The first thing to say is that I want to (and I will) continue posting my finished projects, and doing it under the same format as before. I really like being able to look back through the things I’ve made, and, it might be my day job kicking in, but evaluating what was and wasn’t good about each make helps me think about what to do next.

That’s not all though, and one of the things that came out of thinking about what I blog and why I blog is that, fundamentally, it’s the act of writing and having a focus to the writing that I enjoy. With that in mind, I’m going to start introducing posts that are related to my sewing but look at different aspects of creating. I’ve got a couple of ideas for blog posts already (at least two of which I’d planned to write in June, but, life) as well as a new series of posts that, in an irreverent way, focus on the fact not everything goes right every time.

Running through all of this is an attempt to be more structured and organised in my blogging; one of the reasons I have a backlog of posts to write about finished projects is that carving the time out to blog hasn’t always been as easy as I’d assumed it might be. I don’t plan on making blogging a chore, nor is it going to be something that’s an ironclad agreement that I will have new posts with the regularity I’d like all of the time, but I do have a content plan. Which is a weird sentence to type and feels a bit incongruous with what is, ultimately, a floaty blog about floaty dresses. And yet….
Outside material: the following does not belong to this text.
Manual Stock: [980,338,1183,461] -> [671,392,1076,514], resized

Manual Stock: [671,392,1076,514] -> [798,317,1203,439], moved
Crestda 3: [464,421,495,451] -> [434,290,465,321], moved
And yet, I’m currently at a milestone point in my life (hello big 3-0) and, call it a third life crisis if you will, but I’m thinking about the things I do, the ways that I spend my time, and the way that I want to spend my time, and making changes when things don’t look like they’re quite the right fit any more. Sewing is a big part of how I spend my time, and I want writing about sewing to be something that is considered as a part of that time, not something that’s incidental. It’s about shifting the priorities and the order of things, altering the focus and looking at writing here as a form of making that is as important as the stitches that hold the fabric together. In doing so, I’m hoping it will also make me value the act of sewing all the more and build richer stories to share.

Which is all a bit of a rambley way to say that you can expect to see a fair bit more blogging going on round here. I hope you’ll stick around.